Introduction à la deuxième partie
p. 303-305
Texte intégral
1La césure historique, politique et juridique que constitue l’année 1774 n’est pas anodine. Même si l’on observe l’édition d’ouvrages très importants comme ceux de Louis-Sébastien Mercier2266 ou du baron d’Holbach, promouvant une nouvelle radicalité nationale à partir des années 1773-1776, il n’en demeure pas moins que le rétablissement des Parlements inaugure une période sans précédent vers une Révolution française qui se débarrassera volontiers de magistrats, à la fois constructeurs d’une autre forme politique et destructeurs de facto du régime monarchique. En effet, la réforme Maupeou, menée à bien en 1771, voit coexister difficilement avec le mouvement parlementaire le début balbutiant d’une autre tendance revenant aux États généraux comme source du vœu national. Il faut pourtant se rendre à l’évidence, le mois de novembre 1774 consacre véritablement la nouvelle vision des rapports politiques entre l’autorité monarchique et la genèse de l’élan national. C’est le début de la course vers la modernité révolutionnaire.
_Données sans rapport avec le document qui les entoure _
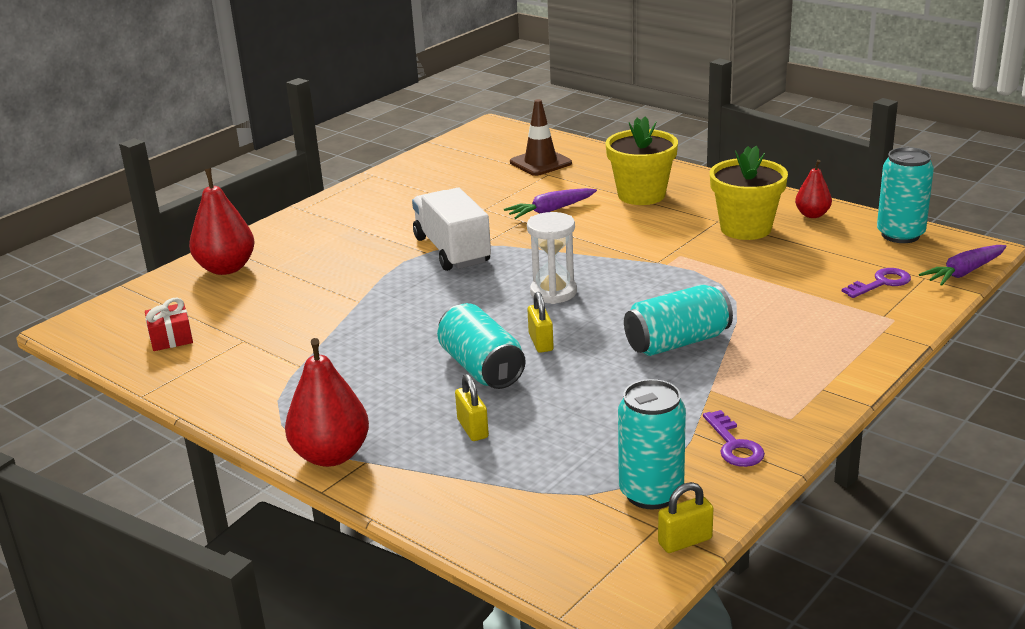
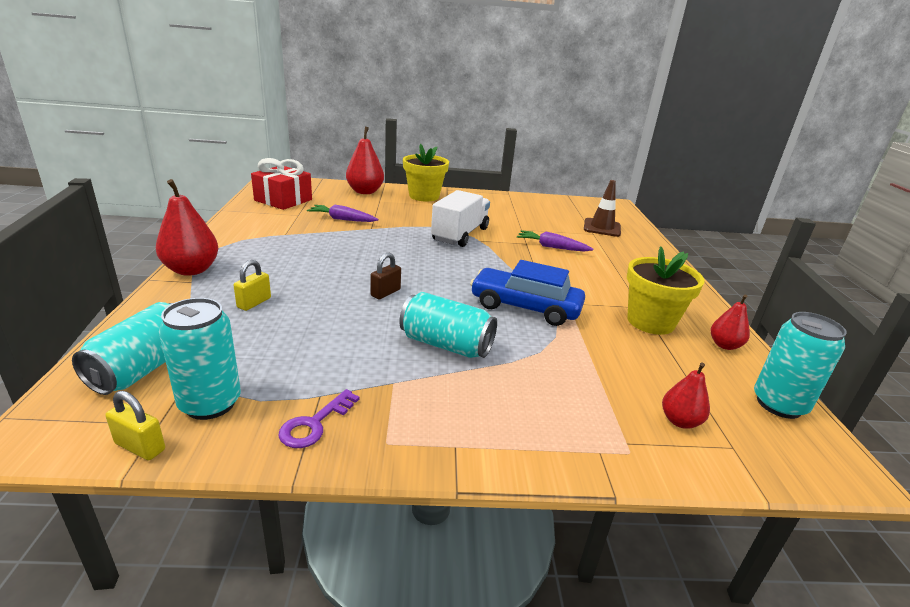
camera: 45 degrees right, 0 degrees up
red gift [145,297,193,351] -> red gift [251,158,312,210], size x1.77
turquoise can [437,303,526,389] -> turquoise can moved to [72,302,173,395]
white hourglass [527,212,577,304] -> none
yellow padlock [527,292,554,353] -> brown padlock [371,253,401,299]
yellow flower pot [606,116,678,205] -> yellow flower pot moved to [403,144,449,201]
purple key [842,268,911,298] -> red pear [662,363,710,429]
purple carrot [919,245,1007,286] -> purple carrot moved to [307,205,378,222]
none -> blue car [470,260,585,326]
2En 1774, le mouvement parlementaire n’a visiblement pas tiré les leçons de la réforme du chancelier. En effet, Target pense que le coup de majesté de 1771 devait permettre de repartir vers une unité de volonté et réanimer le patriotisme, « rendre les mœurs plus saines en rendant les lois plus respectables »2267. Cette union doit s’épanouir au sein des Parlements,
« organes nécessaires [afin de] servir le roi dans ses sujets, les sujets dans leur roi ; d’être constamment les canaux respectés de ce double intérêt qui, sous un règne heureux, se confond en un seul, celui du prince et celui du peuple »2268.
3Selon l’avocat Jean Blondel la même année, les magistrats sont les « pères de la patrie » car leur fonction est de sauver la chose publique « par le sacrifice de [leur] propre existence »2269. En effet, ils sont « le conseil né du prince et les interprètes de la nation »2270. Même Séguier le 12 mars 1776 réitère l’idée d’une élite noble au service du roi et de la nation2271. Enfin, pour un anonyme, Louis XVI a eu raison de rétablir les Parlements et de donner par la même occasion une seconde chance à ces magistrats vertueux2272. Cependant, l’obsession de ces auteurs, ainsi que la profusion de poèmes célébrant la réconciliation entre le monarque et les cours souveraines2273, ne dissimulent pas un autre bouleversement qui tend à se couper de la représentation nationale anciennement revendiquée par les magistrats. Les années 1774-1778 marquent un tournant politique en ce qui concerne l’incapacité pour les juges de continuer à incarner l’intermédiaire national pour plusieurs raisons.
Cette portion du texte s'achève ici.